The Pensions Board, with which the scheme was registered under the Pensions Act, instructed that it should be wound up – which should have been done immediately following the closure of the Company, but for some reason this did not happen. In the absence of clear instructions from the trustees of the scheme, New Ireland wrote to the last-recorded home addresses of all 143 members. Bearing in mind that these are almost 25 years old, it is not surprising that some of these letters are at present being returned to the insurance company. However, since the existence of the scheme became known, a number of former Gentex workers have already contacted the New Ireland. When it becomes clear who has not yet been traced, it is intended to ask the Department of Social and Family Affairs to assist in forwarding information to them or their surviving relatives, so that everyone who has an entitlement can be paid.
I understand from the New Ireland that the benefits are expressed as small pensions payable from age 65. For those under 65, a surrender value will be offered. For those over 65, the amount offered will reflect arrears due since that age, plus interest. For those who have died before reaching age 65, a current actuarial value will be paid. The amounts are likely to be quite small.

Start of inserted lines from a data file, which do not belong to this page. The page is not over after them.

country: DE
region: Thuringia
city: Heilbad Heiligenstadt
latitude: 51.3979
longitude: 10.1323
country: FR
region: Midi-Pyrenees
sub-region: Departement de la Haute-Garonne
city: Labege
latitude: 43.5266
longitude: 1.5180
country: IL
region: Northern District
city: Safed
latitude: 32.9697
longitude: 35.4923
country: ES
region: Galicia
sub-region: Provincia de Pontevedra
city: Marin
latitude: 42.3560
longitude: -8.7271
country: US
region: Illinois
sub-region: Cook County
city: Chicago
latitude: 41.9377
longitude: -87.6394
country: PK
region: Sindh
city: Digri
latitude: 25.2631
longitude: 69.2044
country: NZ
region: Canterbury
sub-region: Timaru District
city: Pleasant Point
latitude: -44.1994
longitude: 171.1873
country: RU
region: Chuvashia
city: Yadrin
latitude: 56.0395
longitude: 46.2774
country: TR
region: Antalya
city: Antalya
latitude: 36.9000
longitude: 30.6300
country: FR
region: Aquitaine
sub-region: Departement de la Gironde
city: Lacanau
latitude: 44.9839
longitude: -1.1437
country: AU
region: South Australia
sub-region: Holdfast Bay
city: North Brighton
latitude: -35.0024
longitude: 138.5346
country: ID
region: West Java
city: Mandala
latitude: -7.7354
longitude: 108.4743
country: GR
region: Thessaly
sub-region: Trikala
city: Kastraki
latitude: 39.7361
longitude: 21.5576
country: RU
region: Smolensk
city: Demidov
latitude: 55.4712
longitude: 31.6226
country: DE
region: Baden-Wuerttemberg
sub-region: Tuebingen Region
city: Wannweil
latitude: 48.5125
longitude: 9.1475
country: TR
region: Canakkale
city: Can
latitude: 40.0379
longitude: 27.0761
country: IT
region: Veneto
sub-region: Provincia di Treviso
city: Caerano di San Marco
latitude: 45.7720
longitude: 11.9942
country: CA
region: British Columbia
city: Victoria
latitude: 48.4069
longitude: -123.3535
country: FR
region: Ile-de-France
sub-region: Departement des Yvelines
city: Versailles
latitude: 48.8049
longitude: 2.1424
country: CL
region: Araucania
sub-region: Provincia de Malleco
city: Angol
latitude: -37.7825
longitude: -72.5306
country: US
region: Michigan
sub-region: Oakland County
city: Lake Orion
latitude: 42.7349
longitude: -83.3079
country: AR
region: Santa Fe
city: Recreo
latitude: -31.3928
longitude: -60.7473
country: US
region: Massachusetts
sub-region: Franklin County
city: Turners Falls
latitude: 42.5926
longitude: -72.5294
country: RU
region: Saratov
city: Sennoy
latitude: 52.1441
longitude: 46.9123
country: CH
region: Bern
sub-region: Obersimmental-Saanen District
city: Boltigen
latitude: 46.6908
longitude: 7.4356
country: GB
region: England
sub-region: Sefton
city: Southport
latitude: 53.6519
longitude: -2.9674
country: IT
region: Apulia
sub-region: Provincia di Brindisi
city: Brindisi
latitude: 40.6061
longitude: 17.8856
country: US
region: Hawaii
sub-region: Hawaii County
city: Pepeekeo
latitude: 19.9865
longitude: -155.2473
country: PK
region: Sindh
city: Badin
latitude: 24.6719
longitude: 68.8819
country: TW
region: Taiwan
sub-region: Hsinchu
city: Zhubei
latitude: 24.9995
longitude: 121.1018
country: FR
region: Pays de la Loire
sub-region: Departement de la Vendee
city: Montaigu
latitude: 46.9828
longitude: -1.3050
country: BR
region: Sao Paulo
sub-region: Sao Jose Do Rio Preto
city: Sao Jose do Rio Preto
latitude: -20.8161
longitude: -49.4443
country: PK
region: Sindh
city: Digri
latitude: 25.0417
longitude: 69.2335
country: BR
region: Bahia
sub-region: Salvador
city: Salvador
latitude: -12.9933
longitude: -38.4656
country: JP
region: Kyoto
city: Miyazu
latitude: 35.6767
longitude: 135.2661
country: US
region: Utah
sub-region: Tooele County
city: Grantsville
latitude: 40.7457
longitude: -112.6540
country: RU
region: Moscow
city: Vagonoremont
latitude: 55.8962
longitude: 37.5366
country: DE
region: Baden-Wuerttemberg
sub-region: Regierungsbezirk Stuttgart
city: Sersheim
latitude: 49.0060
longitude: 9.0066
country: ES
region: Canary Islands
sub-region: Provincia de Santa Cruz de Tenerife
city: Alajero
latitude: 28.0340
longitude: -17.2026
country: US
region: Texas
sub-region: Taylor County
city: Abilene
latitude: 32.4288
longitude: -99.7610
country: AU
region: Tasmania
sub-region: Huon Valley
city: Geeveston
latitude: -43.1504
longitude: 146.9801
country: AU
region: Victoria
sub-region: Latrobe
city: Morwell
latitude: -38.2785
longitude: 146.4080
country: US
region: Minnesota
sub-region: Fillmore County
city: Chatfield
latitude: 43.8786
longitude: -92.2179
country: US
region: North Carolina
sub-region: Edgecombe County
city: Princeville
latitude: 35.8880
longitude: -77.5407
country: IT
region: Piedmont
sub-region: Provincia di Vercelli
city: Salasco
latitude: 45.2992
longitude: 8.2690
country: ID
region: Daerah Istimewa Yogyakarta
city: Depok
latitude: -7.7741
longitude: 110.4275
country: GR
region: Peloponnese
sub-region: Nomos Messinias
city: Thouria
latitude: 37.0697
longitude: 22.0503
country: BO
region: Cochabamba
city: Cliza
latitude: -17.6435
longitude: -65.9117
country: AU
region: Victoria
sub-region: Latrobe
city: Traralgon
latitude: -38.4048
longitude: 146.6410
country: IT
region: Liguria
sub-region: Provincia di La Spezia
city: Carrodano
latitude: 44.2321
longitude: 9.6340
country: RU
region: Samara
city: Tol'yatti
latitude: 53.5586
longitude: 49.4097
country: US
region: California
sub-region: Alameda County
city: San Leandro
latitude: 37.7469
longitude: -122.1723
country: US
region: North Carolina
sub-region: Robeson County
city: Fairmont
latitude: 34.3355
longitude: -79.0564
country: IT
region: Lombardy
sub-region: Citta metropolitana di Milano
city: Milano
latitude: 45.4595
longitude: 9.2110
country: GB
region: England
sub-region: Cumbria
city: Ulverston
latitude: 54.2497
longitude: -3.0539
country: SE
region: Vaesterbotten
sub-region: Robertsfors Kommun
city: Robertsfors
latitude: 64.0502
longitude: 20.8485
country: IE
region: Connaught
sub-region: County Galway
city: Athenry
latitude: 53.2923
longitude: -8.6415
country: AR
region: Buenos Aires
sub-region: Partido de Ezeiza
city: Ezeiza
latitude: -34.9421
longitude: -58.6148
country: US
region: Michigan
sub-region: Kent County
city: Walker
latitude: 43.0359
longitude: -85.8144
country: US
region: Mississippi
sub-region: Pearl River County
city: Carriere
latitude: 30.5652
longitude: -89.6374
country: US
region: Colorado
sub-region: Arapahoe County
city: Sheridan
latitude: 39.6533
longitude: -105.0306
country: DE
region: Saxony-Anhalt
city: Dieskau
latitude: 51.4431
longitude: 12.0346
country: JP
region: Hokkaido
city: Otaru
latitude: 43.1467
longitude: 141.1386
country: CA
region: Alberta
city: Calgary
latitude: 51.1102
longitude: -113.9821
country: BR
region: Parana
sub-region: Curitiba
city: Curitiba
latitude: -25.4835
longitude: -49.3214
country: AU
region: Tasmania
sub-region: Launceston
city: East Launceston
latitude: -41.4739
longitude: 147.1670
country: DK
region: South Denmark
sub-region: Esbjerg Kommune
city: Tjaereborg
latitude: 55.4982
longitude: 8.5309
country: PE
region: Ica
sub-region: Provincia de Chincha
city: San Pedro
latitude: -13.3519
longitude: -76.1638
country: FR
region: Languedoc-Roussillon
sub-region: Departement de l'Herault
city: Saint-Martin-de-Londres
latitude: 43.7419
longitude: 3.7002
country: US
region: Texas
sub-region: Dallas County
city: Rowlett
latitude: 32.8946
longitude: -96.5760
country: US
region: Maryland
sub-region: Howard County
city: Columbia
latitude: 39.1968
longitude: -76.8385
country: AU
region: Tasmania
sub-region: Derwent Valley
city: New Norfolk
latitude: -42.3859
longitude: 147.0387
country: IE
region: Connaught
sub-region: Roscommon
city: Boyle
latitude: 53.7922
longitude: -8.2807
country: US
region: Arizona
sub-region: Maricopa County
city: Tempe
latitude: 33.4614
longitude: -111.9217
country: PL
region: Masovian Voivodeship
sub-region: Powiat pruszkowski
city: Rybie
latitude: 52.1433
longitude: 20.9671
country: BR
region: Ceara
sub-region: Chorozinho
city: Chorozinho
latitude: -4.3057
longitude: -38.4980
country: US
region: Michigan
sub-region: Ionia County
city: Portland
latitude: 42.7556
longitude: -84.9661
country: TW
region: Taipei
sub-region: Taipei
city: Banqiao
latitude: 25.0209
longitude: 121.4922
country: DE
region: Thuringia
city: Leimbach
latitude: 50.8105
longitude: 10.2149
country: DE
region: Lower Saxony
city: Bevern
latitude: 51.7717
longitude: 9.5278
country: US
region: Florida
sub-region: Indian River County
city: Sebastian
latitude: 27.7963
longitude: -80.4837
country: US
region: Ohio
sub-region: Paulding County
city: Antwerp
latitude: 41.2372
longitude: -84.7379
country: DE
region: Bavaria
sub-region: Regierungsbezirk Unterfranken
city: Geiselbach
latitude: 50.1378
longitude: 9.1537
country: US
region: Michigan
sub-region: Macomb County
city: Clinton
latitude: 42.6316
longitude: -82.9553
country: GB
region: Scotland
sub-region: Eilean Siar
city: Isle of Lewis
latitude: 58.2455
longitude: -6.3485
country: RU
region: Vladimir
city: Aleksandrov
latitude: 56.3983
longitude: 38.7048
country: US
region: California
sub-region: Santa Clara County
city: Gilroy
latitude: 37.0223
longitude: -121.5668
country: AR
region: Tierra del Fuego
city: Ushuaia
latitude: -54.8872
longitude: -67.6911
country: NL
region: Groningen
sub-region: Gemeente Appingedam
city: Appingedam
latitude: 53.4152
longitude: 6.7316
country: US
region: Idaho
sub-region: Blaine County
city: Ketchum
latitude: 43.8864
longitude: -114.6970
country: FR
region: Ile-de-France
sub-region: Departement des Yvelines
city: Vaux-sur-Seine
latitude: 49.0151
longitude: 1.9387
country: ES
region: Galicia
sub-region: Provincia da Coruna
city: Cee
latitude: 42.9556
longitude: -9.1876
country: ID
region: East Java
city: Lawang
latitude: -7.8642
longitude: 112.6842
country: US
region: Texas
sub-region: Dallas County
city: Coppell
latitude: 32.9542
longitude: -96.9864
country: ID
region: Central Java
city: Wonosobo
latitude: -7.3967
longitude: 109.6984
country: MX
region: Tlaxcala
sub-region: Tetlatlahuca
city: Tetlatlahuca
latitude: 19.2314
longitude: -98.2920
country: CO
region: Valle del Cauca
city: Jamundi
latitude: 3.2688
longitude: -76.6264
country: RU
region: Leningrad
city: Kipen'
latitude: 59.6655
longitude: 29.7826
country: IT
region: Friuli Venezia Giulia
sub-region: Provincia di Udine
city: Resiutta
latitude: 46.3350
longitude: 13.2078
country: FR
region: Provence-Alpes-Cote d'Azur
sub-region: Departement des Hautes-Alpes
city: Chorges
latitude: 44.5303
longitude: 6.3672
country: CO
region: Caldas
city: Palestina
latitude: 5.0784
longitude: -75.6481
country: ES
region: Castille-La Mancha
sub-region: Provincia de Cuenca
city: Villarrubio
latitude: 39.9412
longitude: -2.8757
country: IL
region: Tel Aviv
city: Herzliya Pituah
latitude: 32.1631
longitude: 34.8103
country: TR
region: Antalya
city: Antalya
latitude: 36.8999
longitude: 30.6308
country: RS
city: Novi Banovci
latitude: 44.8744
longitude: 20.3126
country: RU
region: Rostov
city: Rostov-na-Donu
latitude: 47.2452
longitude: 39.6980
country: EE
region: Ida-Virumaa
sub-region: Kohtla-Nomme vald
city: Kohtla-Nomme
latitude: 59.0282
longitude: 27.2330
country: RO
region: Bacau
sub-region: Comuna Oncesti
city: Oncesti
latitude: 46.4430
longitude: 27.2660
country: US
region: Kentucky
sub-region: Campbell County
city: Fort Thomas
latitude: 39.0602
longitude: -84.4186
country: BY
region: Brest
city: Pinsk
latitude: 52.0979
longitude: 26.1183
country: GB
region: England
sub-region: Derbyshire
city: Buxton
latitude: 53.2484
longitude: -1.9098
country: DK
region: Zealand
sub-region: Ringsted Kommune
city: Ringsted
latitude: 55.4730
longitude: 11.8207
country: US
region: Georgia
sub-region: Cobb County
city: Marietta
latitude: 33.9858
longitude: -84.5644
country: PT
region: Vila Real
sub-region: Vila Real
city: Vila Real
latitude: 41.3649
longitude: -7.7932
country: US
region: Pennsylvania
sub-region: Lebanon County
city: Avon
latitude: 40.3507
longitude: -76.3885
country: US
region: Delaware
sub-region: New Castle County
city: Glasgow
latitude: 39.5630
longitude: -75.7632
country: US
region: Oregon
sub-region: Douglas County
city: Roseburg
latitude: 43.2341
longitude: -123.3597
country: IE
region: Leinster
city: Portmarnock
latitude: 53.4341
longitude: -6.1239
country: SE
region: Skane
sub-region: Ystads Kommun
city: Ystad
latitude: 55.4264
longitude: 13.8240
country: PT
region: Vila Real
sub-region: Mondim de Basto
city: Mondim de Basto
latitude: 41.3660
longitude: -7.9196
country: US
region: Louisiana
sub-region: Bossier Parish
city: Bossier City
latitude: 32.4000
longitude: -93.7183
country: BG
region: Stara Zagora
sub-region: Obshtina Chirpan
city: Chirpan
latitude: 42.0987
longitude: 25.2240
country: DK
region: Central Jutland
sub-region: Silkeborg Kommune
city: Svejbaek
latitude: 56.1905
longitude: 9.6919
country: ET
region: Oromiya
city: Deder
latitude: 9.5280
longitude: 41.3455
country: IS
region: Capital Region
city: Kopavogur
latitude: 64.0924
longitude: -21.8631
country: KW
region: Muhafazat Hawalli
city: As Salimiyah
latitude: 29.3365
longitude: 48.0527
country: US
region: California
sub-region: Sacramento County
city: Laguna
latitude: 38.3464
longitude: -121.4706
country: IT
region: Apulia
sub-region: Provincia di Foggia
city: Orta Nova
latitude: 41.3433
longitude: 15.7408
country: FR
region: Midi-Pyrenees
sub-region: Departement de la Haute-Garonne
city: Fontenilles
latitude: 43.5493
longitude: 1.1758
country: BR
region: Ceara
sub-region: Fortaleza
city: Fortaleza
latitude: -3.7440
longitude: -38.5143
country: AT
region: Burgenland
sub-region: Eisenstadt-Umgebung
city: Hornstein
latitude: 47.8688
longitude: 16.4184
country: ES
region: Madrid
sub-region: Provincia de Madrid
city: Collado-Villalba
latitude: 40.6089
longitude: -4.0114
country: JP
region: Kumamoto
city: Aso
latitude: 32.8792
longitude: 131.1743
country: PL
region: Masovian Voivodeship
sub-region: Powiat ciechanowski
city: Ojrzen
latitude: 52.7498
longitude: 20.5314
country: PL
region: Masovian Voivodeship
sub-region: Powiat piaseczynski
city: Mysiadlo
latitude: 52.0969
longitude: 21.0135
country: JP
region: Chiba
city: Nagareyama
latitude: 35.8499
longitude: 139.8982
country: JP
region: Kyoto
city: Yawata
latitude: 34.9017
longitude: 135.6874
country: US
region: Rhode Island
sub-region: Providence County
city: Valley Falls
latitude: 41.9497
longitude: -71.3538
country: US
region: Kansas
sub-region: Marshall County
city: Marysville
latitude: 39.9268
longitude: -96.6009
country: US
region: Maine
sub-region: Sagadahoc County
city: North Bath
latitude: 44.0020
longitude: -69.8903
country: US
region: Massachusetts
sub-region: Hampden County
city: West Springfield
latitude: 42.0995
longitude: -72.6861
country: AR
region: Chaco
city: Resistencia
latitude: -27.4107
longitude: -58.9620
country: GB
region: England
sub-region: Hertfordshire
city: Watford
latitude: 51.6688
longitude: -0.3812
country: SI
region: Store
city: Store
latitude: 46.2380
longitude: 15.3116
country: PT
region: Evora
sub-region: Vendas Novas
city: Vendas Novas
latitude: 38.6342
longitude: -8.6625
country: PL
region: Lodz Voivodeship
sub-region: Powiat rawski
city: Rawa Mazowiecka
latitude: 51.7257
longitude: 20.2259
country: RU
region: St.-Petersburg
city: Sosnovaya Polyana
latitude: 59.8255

Not surprisingly, a great many people who may have worked in Gentex in the past may feel that they have an entitlement under this scheme. This may not be so as, in those days, it would have been unusual to give “preserved” benefits on leaving service, unless this was due to some factor such as redundancy. The likelihood is that those who have an entitlement were operatives who were working for the company at the time it closed, or who were made redundant in the period immediately before that. There were two other schemes for different groups of workers in Gentex, but I understand these were wound up at the time of closure and benefits paid or secured for members.
My Office will continue to monitor the situation.